The Initial Data Offering (IDO) community is a place for data enthusiasts to discover new datasets daily.

The mission is to build a community of data enthusiasts and curate high-quality, unique datasets for businesses, researchers, and organizations worldwide.

The Terminalist is out with his latest blog post and dives deeper into the data & information services world. Continuing to talk about Bloomberg, Factset, LSEG, and the other big players.

It’s a heavy post with 20+ pages which is great if you like to nerd out on the details of the data industry like me. For those that want the TLDR, here are some things that stood out to me:

“Like shipping, a pure distributor rarely owns its data, except when they control production or activation assets (like Bloomberg with fixed income data or LSEG through Refinitiv acquisitions). Without ownership rights - third-party data isn't exclusive and even proprietary reference data isn't unique - pricing power is limited to the value of the productive work.” Something I have said for a long time is that without proprietary or exclusive data, the pricing power and differentiation are limited.
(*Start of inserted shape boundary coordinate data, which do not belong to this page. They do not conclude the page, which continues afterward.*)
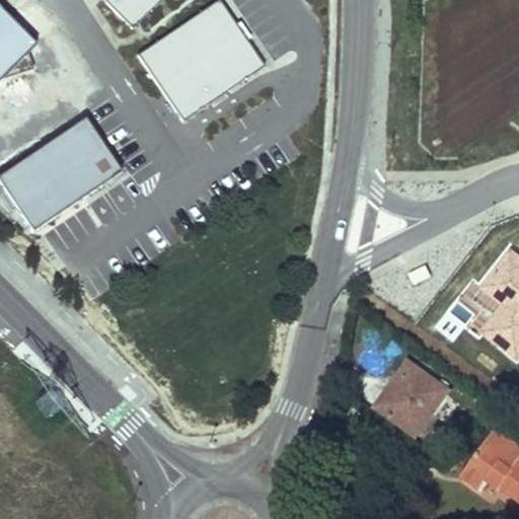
[(102,0),(132,29),(161,0),(102,0)]
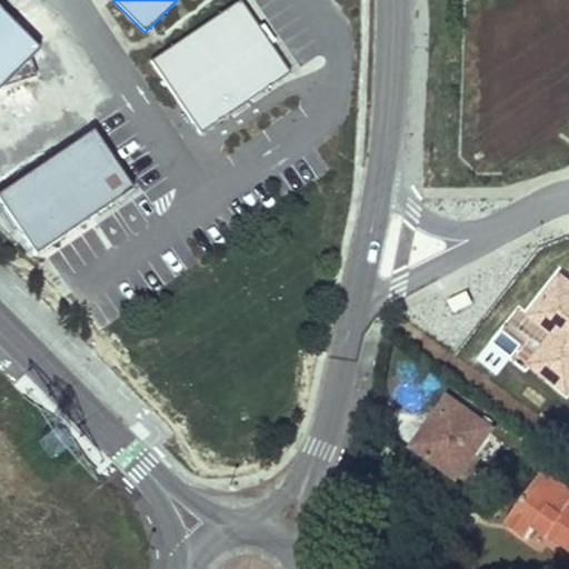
[(290,75),(240,1),(152,62),(202,135),(290,75)]
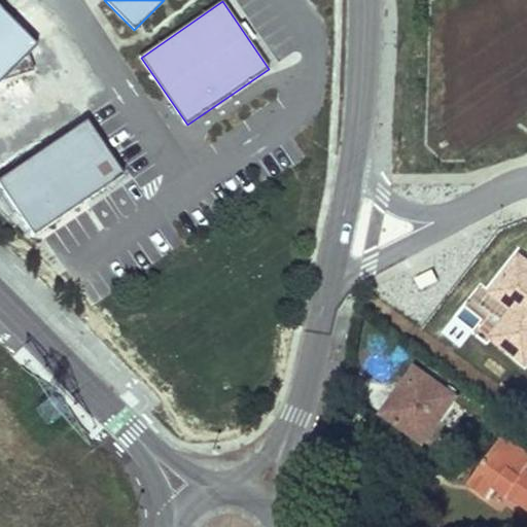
[(35,44),(0,8),(0,81),(3,78),(34,70),(30,51),(35,44)]
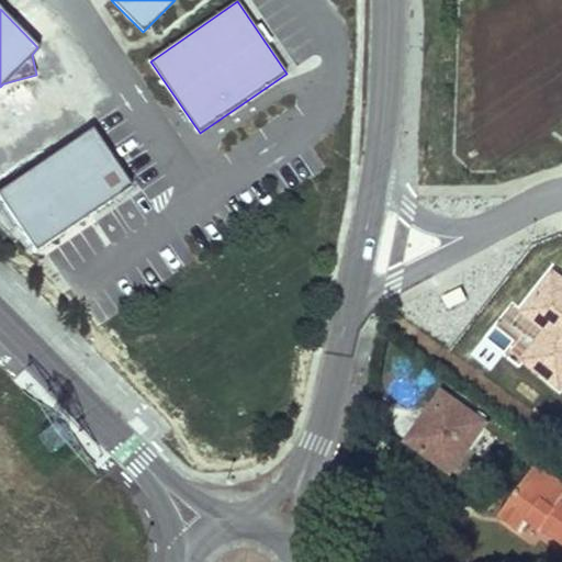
[(132,186),(91,122),(0,180),(0,199),(32,249),(132,186)]
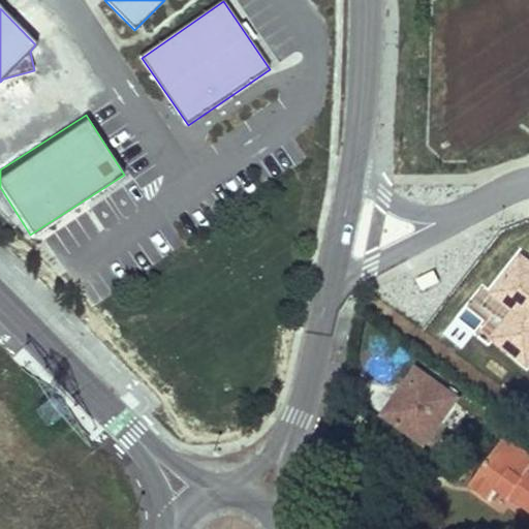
[(427,379),(416,373),(409,382),(411,383),(419,390),(427,379)]
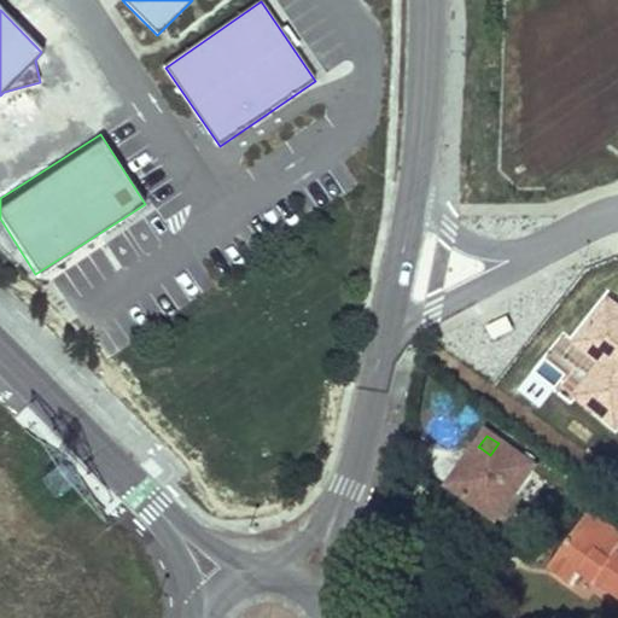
[(532,468),(499,443),(490,455),(481,448),(468,466),(467,465),(449,488),(495,522),(532,468)]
“The threat of data substitutes limits it further. Reference data, being a public good, is available from all major distributors. As automation costs plummet and LLM capabilities advance, smaller players can shortcut the painstaking process of extracting unstructured data and organizing it into usable information. Sure, no large customer is going to change vendors overnight. Trust takes years to develop. But we are approaching a future where trusted reference data can be available not just from a few big vendors, but also from niche vendors coming together through data marketplaces.” This is the big one. The big unlock. Instead of 10s of thousands of people offshore crunching data, the belief is that the costs are going to plummet given LLM capabilities. Small players are going to be able to produce as good or possibly better datasets when it comes to coverage, accuracy, speed, and capabilities with 1000x lower costs. Trust will take time. Switching will take time. But if you build it they will come. Every financial player and I mean every player, needs redundancy. Everyone buys multiple feeds of data especially if it is core to your organization running well. From pricing and volume data to fundamentals data to corporate actions. The list of the must-haves is longer than you would expect. Competition has always been in this industry but it is changing rapidly.

Another artful form of triple dipping - getting paid for the creation, maintenance, and licensing of the ratings. A highly margin accretive practice.” Triple Dipping- this might be my new favorite phrase. The triple dipper. A few examples are given in the index world, but also the ratings agencies. Taking data and getting paid for it 3x. It’s genius. It’s also why there is so much opportunity. I think of data where you charge clients to consume it on a UI/UX or terminal, you charge for the API feed, you charge to download it, and you charge extra if the people consuming it via a feed do anything with it outside of using it in a “black box” i.e. quant strategies. This is more than triple-dipping, but let’s figure out another sexy term another day.

Lastly, this table is great for anyone trying to understand why the data industry is so interesting. These returns are ridiculous. These businesses at scale print money. They take a LONG time to build, but if done right, they are well worth the gray hairs.